The nature of global environment protection
Environmental protection law attempts to regulate competing interests in the use and management of the environment. This area of the law has largely developed only in recent decades.
The main Australian statute on environmental protection is the Environment Protection and Biodiversity Conservation Act 1999 (Cth). It contains a broad definition of ‘environment,’ including ecosystems and their constituent parts, natural and physical resources, qualities and heritage values of places, and social, economic and cultural aspects of these things.
Ecologically sustainable development (ESD) refers to ‘development that meets the needs of the present without compromising the ability of future generations to meet their own needs’ (Brundtland Report, 1987). Obligations regarding ESD were central to the Rio Conference in 1992, which elaborated upon the principle to include four pillars: biodiversity, intergenerational equity, intragenerational equity and the precautionary principle.
Responses to Global Environmental Protection
The development of international conferences on the environment, particularly the regular mega conferences or summits that commenced in Stockholm in 1972, together with the negotiation of numerous multilateral treaties on environmental issues, reflects the growing recognition of governments of the need for global environmental protection.
Increasing consumption and development worldwide, due partially to the effects of globalisation, has also increased the impact on the environment.

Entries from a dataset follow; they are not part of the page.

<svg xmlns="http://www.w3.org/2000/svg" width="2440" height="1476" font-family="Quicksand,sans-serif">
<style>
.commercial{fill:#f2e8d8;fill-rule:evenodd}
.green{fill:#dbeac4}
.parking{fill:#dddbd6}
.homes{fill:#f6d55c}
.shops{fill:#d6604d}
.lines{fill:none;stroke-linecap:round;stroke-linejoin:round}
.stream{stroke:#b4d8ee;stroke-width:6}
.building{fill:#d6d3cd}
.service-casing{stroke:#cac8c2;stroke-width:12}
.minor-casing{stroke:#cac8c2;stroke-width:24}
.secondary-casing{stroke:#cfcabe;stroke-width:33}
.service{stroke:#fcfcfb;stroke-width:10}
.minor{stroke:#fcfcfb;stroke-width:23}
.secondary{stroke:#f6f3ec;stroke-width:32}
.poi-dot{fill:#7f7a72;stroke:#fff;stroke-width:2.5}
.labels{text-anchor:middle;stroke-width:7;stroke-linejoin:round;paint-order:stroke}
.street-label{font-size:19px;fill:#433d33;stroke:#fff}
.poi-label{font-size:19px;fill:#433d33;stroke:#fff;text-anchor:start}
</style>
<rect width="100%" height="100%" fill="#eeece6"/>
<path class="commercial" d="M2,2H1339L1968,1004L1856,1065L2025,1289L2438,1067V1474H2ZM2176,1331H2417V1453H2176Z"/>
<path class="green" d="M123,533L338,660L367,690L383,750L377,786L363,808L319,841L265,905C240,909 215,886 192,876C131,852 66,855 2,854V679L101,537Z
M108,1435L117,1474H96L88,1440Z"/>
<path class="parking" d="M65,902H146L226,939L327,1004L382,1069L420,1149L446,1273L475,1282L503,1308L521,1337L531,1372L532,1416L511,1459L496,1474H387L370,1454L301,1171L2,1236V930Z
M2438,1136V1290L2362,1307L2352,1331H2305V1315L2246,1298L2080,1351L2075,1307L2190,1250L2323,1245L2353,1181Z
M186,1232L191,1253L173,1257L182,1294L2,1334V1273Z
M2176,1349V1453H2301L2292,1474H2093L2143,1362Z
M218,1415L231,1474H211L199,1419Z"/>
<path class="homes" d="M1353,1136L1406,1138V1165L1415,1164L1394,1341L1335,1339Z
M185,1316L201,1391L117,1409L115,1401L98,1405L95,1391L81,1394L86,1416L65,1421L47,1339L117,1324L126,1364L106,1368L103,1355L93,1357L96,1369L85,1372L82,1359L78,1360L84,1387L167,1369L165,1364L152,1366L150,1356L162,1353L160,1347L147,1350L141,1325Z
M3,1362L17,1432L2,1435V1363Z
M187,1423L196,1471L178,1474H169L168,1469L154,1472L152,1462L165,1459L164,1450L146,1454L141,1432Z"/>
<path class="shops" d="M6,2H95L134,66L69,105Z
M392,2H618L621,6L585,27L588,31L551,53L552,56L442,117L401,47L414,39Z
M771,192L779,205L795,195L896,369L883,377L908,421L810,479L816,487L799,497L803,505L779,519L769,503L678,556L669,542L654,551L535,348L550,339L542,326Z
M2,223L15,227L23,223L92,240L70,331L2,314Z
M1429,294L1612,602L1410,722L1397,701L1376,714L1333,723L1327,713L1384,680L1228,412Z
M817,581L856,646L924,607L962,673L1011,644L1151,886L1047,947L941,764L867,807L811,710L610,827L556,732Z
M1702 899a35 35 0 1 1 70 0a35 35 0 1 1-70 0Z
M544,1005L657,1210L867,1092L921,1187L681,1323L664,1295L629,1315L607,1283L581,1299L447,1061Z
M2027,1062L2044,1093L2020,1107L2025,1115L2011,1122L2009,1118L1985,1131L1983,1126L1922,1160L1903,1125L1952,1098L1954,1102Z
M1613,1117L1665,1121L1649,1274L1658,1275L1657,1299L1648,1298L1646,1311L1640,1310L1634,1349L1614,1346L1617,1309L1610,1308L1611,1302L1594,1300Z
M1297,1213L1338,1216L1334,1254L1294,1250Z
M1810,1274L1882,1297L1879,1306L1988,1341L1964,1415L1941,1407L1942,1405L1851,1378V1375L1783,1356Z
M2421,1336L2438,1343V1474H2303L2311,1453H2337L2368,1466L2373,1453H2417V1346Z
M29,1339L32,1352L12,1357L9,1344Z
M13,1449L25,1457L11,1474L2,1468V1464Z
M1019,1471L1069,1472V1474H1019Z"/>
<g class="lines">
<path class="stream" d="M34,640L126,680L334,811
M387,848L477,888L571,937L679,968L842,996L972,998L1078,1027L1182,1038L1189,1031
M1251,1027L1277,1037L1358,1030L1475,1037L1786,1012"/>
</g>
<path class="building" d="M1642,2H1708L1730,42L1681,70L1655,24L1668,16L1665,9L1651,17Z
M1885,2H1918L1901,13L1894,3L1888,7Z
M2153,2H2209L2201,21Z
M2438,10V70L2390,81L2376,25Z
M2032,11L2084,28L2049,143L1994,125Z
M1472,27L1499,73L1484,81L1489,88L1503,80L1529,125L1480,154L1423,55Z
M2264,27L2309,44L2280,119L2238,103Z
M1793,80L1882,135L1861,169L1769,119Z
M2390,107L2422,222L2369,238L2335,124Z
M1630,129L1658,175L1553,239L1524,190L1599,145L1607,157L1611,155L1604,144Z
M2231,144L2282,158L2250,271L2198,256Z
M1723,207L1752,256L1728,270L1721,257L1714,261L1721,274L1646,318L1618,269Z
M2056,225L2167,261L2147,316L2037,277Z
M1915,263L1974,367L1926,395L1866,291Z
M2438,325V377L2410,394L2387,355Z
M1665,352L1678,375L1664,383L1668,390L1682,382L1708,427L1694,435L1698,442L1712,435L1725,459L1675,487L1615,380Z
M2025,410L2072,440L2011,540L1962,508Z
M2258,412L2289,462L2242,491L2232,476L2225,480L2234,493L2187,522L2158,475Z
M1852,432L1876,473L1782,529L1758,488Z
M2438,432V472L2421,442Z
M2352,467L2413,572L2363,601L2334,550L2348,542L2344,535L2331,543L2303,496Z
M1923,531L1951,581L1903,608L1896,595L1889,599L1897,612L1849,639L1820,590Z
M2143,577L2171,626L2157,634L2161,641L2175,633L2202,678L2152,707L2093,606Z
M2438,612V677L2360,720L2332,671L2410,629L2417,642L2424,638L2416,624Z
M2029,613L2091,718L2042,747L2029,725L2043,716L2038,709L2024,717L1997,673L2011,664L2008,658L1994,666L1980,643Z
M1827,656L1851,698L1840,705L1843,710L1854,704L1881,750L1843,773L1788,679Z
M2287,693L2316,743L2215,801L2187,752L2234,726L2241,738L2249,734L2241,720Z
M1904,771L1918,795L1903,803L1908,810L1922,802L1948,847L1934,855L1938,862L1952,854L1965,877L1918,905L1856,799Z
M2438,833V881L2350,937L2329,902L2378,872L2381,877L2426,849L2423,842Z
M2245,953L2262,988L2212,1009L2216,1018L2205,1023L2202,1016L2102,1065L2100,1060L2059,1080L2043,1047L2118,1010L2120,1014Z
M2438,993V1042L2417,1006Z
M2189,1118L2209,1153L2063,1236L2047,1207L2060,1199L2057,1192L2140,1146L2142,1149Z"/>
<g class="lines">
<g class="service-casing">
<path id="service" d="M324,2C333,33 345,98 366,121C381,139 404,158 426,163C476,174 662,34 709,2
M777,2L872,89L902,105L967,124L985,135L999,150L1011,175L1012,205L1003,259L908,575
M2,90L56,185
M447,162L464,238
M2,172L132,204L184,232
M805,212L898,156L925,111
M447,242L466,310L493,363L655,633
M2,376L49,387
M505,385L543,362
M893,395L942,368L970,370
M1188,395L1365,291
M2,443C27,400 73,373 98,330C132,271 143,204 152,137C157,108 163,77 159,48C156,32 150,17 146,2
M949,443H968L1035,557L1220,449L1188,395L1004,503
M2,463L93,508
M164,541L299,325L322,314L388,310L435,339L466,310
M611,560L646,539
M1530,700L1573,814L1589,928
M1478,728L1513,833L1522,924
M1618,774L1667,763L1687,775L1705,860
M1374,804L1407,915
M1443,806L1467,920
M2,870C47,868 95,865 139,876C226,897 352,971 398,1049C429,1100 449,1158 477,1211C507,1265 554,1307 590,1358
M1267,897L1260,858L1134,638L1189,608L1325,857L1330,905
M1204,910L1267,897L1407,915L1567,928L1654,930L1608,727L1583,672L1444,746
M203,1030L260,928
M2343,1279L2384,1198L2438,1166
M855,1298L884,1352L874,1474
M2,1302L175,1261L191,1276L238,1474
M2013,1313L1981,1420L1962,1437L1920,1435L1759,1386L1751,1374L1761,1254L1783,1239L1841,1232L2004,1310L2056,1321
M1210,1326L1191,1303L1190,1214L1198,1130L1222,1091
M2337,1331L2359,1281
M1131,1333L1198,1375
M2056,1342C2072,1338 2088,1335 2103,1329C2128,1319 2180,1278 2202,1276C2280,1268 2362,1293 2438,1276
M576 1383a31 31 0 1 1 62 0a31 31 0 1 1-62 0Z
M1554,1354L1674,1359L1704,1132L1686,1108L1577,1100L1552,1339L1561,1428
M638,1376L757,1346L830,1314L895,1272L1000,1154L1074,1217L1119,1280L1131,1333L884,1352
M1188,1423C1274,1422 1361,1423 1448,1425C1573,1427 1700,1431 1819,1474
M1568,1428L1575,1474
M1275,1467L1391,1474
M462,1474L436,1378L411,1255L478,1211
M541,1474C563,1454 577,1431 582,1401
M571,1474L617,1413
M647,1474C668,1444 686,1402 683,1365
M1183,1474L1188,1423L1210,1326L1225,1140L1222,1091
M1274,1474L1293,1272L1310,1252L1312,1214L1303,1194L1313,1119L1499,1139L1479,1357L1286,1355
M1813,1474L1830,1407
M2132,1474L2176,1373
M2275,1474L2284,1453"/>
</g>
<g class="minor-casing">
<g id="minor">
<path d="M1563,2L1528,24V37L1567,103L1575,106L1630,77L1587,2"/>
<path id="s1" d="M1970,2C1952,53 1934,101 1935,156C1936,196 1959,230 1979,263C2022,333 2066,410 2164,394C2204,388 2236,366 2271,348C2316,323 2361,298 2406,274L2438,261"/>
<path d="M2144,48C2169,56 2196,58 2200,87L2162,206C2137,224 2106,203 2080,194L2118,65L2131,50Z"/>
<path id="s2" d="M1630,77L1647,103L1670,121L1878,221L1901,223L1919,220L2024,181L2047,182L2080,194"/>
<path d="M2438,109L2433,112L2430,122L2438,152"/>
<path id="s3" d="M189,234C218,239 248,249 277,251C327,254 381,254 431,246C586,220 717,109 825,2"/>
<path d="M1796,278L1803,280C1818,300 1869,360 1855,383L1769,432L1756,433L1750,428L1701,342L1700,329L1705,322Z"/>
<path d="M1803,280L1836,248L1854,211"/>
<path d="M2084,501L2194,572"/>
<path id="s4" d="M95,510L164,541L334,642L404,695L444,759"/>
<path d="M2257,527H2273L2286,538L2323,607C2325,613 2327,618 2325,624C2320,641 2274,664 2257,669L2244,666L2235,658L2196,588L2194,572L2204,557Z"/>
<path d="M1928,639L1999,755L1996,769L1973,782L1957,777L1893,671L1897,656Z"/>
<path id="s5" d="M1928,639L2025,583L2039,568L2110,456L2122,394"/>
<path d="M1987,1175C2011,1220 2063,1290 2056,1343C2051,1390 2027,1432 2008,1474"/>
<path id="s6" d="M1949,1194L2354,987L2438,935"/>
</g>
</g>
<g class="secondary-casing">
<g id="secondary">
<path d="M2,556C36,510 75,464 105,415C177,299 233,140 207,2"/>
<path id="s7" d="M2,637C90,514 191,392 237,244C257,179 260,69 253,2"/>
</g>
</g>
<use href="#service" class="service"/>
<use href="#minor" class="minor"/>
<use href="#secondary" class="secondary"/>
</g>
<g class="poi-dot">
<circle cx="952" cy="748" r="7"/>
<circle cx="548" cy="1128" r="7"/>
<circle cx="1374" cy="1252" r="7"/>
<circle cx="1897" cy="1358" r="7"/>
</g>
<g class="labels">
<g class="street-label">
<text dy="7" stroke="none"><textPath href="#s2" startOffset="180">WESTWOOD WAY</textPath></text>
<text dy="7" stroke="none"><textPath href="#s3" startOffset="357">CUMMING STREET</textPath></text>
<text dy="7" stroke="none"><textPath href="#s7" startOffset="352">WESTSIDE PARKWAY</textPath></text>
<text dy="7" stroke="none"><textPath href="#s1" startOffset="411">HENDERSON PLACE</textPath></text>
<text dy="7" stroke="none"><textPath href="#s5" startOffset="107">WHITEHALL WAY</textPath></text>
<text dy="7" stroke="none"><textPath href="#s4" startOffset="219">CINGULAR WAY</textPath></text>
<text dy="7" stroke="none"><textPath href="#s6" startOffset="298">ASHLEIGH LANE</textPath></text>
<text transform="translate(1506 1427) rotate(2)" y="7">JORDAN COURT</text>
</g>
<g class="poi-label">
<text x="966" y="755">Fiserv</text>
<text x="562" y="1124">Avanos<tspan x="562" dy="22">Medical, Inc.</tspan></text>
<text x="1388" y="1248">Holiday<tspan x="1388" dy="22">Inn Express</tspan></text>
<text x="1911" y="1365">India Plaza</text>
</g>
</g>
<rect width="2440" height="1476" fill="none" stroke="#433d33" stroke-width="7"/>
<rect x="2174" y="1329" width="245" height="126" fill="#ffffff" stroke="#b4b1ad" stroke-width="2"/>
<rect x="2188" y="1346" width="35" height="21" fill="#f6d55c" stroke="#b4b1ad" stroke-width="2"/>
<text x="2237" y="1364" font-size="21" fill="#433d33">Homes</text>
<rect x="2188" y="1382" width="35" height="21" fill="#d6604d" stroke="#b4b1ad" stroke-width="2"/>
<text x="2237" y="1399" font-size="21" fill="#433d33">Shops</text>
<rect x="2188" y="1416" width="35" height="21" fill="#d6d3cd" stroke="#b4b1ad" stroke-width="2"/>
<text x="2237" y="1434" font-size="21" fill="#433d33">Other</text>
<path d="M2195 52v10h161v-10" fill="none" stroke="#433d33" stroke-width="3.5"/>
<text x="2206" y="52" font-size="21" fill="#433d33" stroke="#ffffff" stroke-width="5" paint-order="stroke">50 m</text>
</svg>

One of the difficulties is in convincing governments that the long-term needs of the environment may outweigh individual countries’ short-term economic and political interests.
The UN has established several programs and specialised agencies to deal with environmental issues, such as the Food and Agriculture Organisation, the UN Development Programme and the UN Environment Programme(UNEP). The UN also oversees the International Panel on Climate Change (IPCC), which reviews and assesses the most recent scientific information relating to climate change.
International instruments have been central to the development of global environmental protection. There are two main types: ‘soft law,’ which includes international declarations that apply only moral or political pressure on governments, and ‘hard law’, which includes international agreements like treaties and conventions that apply legally binding obligations on states.
The International Court of Justice (ICJ) has heard some environmental cases, such as the nuclear test cases of 1974 to 1975 involving Australia and New Zealand against France. However, some argue that a more powerful international forum is needed.